The Bestiaire d’amour or Bestiary of Love is not a traditional bestiary. It has bestiary animals doing bestiary things, but it has a much different purpose. Where the traditional bestiary is a tool for teaching Christian morality, the Bestiaire is a desperate attempt by the author, Richard de Fournival, to win the love of a lady. It is a peculiar concept, radical for its time: A merging of a religious text with courtly love literature.

Richard de Fournival was a thirteenth century French writer, poet, songwriter, surgeon and Catholic church cleric. He was also, in modern terms, a misogynistic jerk. In any court today the lady would have no problem getting a restraining order against him. We don’t know who the lady was, but she wrote a spirited Response to Richard’s Bestiaire in which she made her distaste for his advances very plain.

There are around 24 manuscripts currently known which contain the Bestiaire; four of them also contain the lady’s Response. The text is in one of the dialects of Old French, in prose, though Richard did produce a version in verse. Most of the manuscripts are illustrated, and manuscript images have been loaded for three of them so far:

There is a new and fairly long article on Richard de Fournival and his Bestiaire in the Encyclopedia, with samples of the text from some of the manuscripts and excerpts from an English translation of both the Bestiaire and the Response. There is also a surprisingly large bibliography; lots of people have written about the Bestiaire, often from a feminist viewpoint. The Bestiary Family French page has also been updated with a list or the Bestiaire manuscripts.
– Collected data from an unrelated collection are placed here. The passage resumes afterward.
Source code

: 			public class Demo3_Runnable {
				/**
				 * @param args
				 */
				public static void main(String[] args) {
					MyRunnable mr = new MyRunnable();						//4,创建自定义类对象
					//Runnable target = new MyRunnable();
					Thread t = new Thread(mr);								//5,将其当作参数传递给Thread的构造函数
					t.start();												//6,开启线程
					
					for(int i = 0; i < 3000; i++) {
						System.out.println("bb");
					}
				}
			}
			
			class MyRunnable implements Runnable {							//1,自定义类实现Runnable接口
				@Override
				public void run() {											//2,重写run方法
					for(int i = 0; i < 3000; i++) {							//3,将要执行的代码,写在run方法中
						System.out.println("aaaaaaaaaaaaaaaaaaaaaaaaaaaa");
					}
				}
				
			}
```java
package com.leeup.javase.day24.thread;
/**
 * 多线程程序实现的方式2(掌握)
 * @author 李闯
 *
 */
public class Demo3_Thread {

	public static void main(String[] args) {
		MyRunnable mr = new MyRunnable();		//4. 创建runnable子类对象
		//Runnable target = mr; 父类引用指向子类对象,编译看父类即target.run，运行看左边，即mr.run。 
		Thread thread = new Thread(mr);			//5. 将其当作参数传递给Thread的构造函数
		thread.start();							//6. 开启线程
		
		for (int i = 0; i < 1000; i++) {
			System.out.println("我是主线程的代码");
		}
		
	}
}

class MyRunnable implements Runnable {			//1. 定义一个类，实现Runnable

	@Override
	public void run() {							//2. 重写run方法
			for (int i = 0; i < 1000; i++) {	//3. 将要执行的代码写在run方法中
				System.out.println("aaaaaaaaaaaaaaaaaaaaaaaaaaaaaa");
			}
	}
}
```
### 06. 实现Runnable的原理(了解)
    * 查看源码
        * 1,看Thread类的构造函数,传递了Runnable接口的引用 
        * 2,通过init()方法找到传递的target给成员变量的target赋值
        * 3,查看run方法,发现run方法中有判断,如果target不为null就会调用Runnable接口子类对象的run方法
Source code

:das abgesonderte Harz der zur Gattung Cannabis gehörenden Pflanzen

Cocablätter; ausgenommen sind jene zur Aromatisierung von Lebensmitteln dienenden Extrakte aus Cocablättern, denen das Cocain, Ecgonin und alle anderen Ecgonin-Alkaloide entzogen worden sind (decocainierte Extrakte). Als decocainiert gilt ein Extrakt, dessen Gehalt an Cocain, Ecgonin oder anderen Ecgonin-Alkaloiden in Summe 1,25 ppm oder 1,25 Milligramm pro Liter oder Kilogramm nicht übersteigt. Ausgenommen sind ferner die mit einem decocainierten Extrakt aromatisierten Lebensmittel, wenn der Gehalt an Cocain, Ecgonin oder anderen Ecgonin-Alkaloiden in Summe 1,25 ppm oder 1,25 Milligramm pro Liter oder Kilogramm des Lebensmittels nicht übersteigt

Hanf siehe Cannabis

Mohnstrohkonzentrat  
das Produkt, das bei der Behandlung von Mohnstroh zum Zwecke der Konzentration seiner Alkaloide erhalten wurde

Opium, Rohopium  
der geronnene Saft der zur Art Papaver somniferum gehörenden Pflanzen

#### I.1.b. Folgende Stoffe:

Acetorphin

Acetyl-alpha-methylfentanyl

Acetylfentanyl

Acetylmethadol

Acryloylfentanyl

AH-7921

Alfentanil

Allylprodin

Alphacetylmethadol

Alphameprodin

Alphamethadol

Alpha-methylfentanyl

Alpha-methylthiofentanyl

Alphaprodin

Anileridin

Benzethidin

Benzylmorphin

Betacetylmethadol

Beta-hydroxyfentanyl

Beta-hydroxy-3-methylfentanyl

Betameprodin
This update is almost entirely about Richard, the Bestiaire, the lady and the Response. There are a few changes in other areas, and several corrections here and there, but little other unrelated new content. Finding and entering all of the data for this update was a big, time-consuming job, and I am now very tired of Richard, so I won’t be adding much more about him for a while.

The next update will be mainly structural and functionality changes to the site itself; there are several areas I am not yet satisfied with. Of course I will probably sneak in some new content along the way.